_What to do:_ Transcribe all of the data exactly. Images stay out.

Collected data entries:
——
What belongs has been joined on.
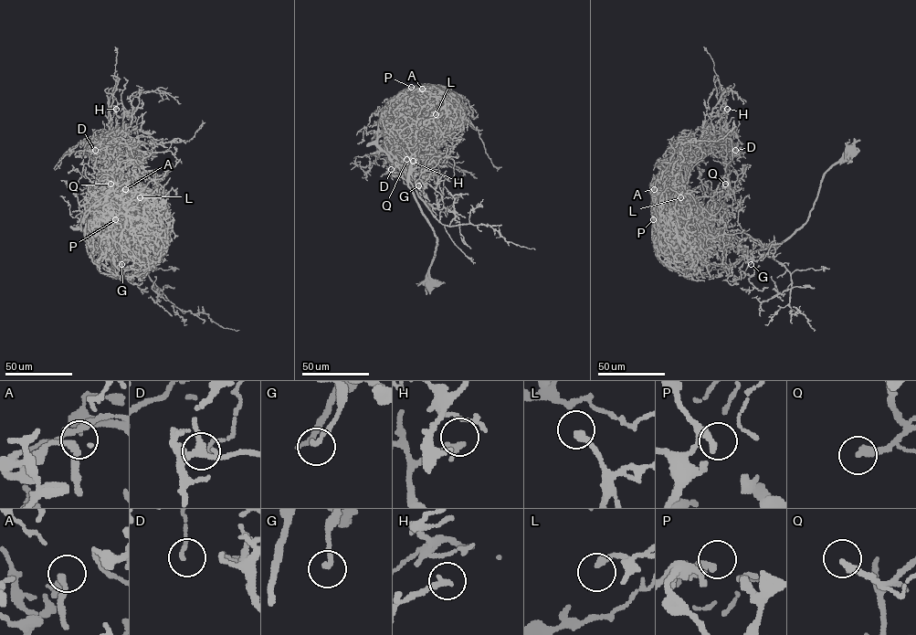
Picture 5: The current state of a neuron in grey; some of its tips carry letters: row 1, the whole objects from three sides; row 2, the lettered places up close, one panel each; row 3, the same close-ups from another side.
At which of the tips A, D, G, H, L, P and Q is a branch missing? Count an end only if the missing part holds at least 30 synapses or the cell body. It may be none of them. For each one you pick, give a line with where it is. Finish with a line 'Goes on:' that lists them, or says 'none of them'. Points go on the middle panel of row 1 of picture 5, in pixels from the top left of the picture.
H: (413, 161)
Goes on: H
——
_Exercise solution:_
What belongs has been joined on.
Picture 5: The current state of a neuron in grey; some of its tips carry letters: row 1, the whole objects from three sides; row 2, the lettered places up close, one panel each; row 3, the same close-ups from another side.
At which of the tips A, D, G, H, L, P and Q is a branch missing? Count an end only if the missing part holds at least 30 synapses or the cell body. It may be none of them. For each one you pick, give a line with where it is. Finish with a line 'Goes on:' that lists them, or says 'none of them'. Points go on the middle panel of row 1 of picture 5, in pixels from the top left of the picture.
H: (413, 161)
Goes on: H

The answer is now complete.